COBOLにおいて、段落(PARAGRAPH)は「段落名」で始まり、「次の段落名」または「節(SECTION)の終わり」までを指す最小の命名単位です。
プログラムの実行制御において、PARAGRAPHは以下の二つの目的で活用されます。
1. 制御の分岐先: GO TO文の飛び先、あるいはPERFORM文によるサブルーチン呼び出しの単位。
2. 論理的なまとまり: 特定の処理(例:入力チェック、計算、出力)を意味のある塊として名前付けし、コードの意図を明確にする。

実装/解決策: 構造化プログラミングの原則

現場で避けるべきは、段落をまたいだ「GO TO文」の多用です。現代のCOBOL開発では、処理の飛び越しは避け、可能な限りPERFORM文による「呼び出し」に徹するべきです。
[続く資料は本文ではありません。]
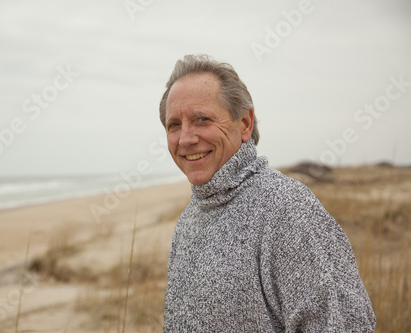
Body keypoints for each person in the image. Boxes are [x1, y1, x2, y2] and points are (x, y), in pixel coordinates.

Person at [159, 54, 376, 332]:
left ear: (245, 124)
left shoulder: (288, 209)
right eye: (174, 124)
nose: (186, 138)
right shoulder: (189, 219)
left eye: (202, 119)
また、一つの段落が肥大化しすぎないよう、1画面(あるいは30~50行程度)に収まるサイズで分割することが、可読性向上への近道です。

サンプルプログラム: 実用的な段落の構成例

以下に、メイン処理から段落を呼び出す標準的な構成例を示します。

IDENTIFICATION DIVISION.
PROGRAM-ID. PARA-SAMPLE.

PROCEDURE DIVISION.
MAIN-PROC.

  • 処理の開始

PERFORM INIT-PARA.
PERFORM CALC-TOTAL-PARA.
PERFORM EXIT-PARA.
STOP RUN.

  • 初期化処理を行う段落

INIT-PARA.
MOVE 0 TO COUNTER.
DISPLAY “初期化完了”.

  • 合計を計算する段落

CALC-TOTAL-PARA.
ADD 10 TO COUNTER.
DISPLAY “現在値: ” COUNTER.

  • 終了処理を行う段落

EXIT-PARA.
DISPLAY “全処理完了”.

応用・注意点: 現場で役立つ補足情報

段落設計における注意点として、以下の2点を推奨します。

1. 段落名の命名規則: 現場のコーディング規約に従うのは当然ですが、原則として「動詞+名詞」の形式(例:CALC-TOTAL, READ-FILE)を採用し、何をする段落かを一目で分かるようにしてください。
2. EXIT段落の活用: 大規模な段落でPERFORMの範囲を明確にする場合、最後に「段落名-EXIT.」という空の段落を配置し、EXIT文を使用して制御を戻す手法が一般的です。これにより、複数の出口を持つような複雑な処理でも、終了位置が明確になりバグの混入を防ぐことができます。

段落は単なるラベルではなく、「プログラムの意図」を伝える重要なドキュメントです。適切な命名と適切なサイズ維持を心がけましょう。